Document segment
--------------------------------
🚀 1/ Excited to share our (with Aydar Bulatov and @yurakuratov ) report on scaling Recurrent Memory Transformer to 2M (yes, two millions)😮 tokens! 🧠🌐 #AI#NLP#DeepLearning
2/ 📈 We've tackled the quadratic complexity of attention in #Transformers by combining token-based memory & segment-level recurrence, using RMT.
🔸 RMT adapts to any Transformer family model
🔸 Memory tokens provide the recurrent connection 🎛️💡 #AI#NLP#DeepLearning
3/ 🧠 We tested RMT's memorization capabilities with synthetic datasets requiring fact memorization, detection, & reasoning. The model must separate facts from irrelevant text and use them to answer questions in a 6-class classification. 🎯 #AI#NLP#DeepLearning
4/ 📊 In our experiments, we used the pretrained BERT model as the backbone for RMT. We employed curriculum learning, starting with shorter tasks & increasing length upon convergence. This improved accuracy & stability in our model's performance. 💪 #AI#NLP#DeepLearning
5/ 📈 RMT's extrapolation abilities: Models trained on 7 segments generalize surprisingly well even on sequences up to 2,043,904 tokens! 🔝🚀 #AI#NLP#DeepLearning
6/ 🍃 Computational efficiency: RMT scales linearly for any model size with fixed segment length. Larger Transformers exhibit slower quadratic scaling, but RMT requires fewer FLOPs and can reduce FLOPs by up to 295x! 🌟✂️ #AI#NLP#DeepLearning#Efficiency
7/ 🔍 Attention Patterns of Memory Operations: RMT's attention maps reveal specific patterns in memory operations during a reasoning task. 💡📚
--------------------------------
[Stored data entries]

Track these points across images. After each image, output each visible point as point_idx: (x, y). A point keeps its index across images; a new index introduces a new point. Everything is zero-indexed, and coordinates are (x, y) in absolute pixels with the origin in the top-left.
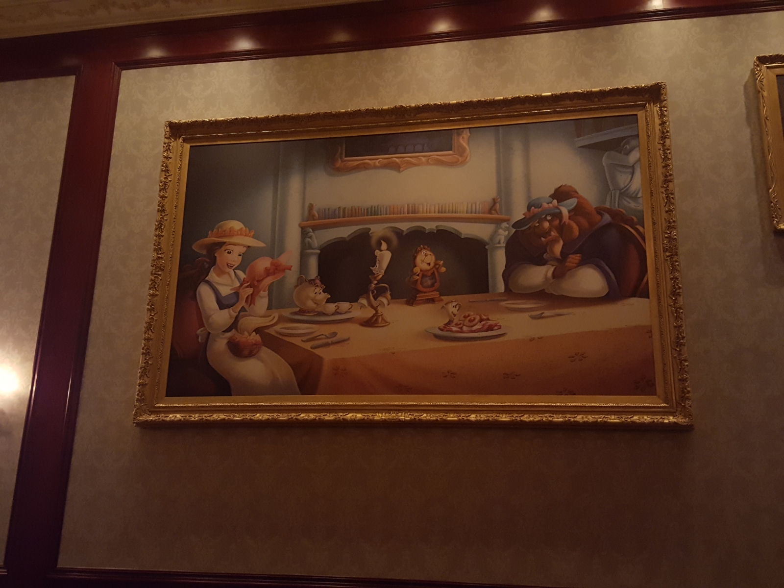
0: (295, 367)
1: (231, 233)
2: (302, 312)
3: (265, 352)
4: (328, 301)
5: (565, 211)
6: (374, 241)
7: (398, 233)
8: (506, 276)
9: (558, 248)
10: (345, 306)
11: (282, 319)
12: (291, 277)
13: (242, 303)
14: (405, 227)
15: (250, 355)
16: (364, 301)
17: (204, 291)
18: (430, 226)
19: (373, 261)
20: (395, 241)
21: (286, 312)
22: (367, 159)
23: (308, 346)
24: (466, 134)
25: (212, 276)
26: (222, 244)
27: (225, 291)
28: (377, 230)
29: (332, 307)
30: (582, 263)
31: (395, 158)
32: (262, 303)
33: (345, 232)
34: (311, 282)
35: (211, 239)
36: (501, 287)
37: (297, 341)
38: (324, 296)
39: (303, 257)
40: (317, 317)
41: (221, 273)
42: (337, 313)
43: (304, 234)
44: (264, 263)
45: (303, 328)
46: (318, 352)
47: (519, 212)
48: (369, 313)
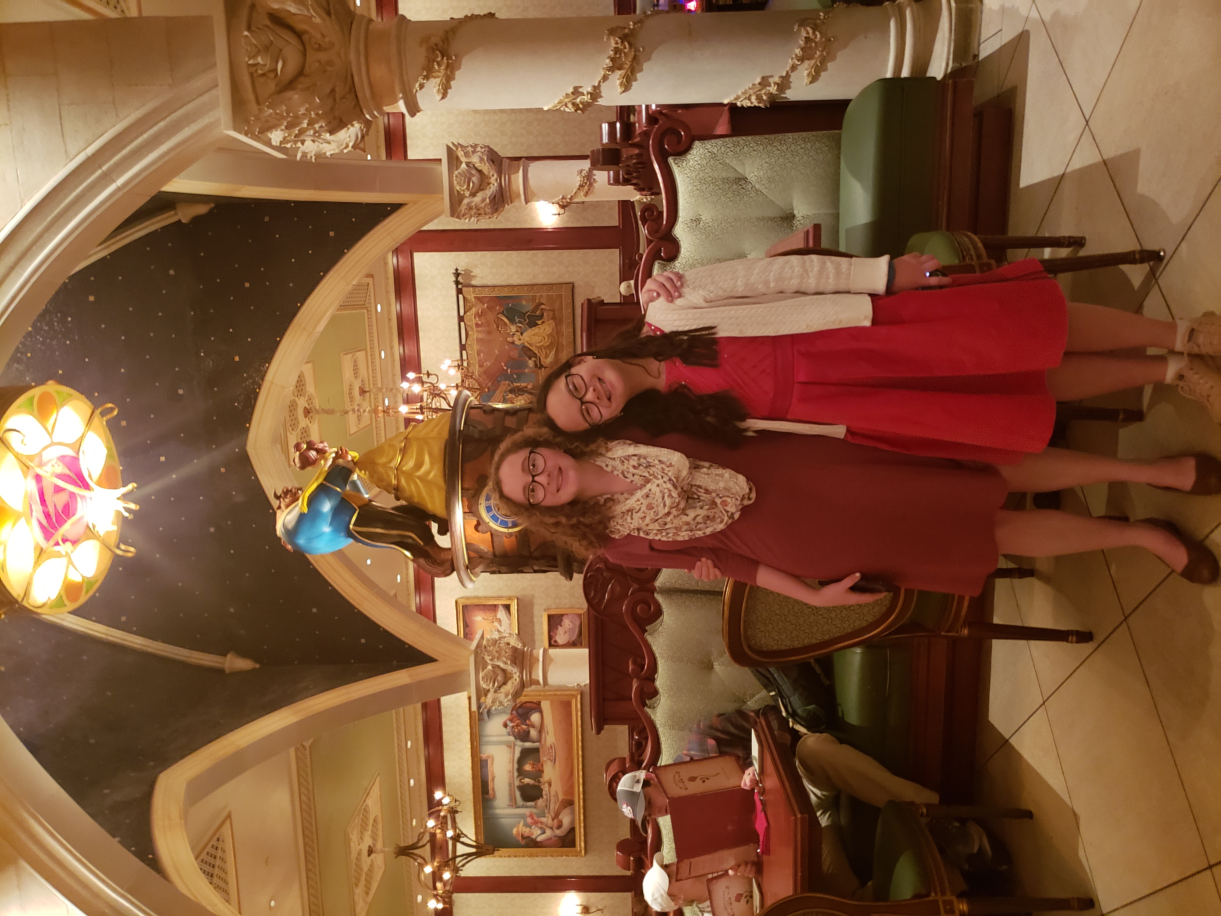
--------------------------------
Assigned task
Answer these questions using the thread on the Recurrent Memory Transformer:
(a) Which pretrained model served as the backbone for RMT in the experiments?
(b) On how many segments were the models trained before being tested on much longer sequences?
(c) By up to how many times can RMT reduce FLOPs?
The stored data entries have no role in this work.

Expected output
(a) BERT
(b) 7 segments
(c) Up to 295x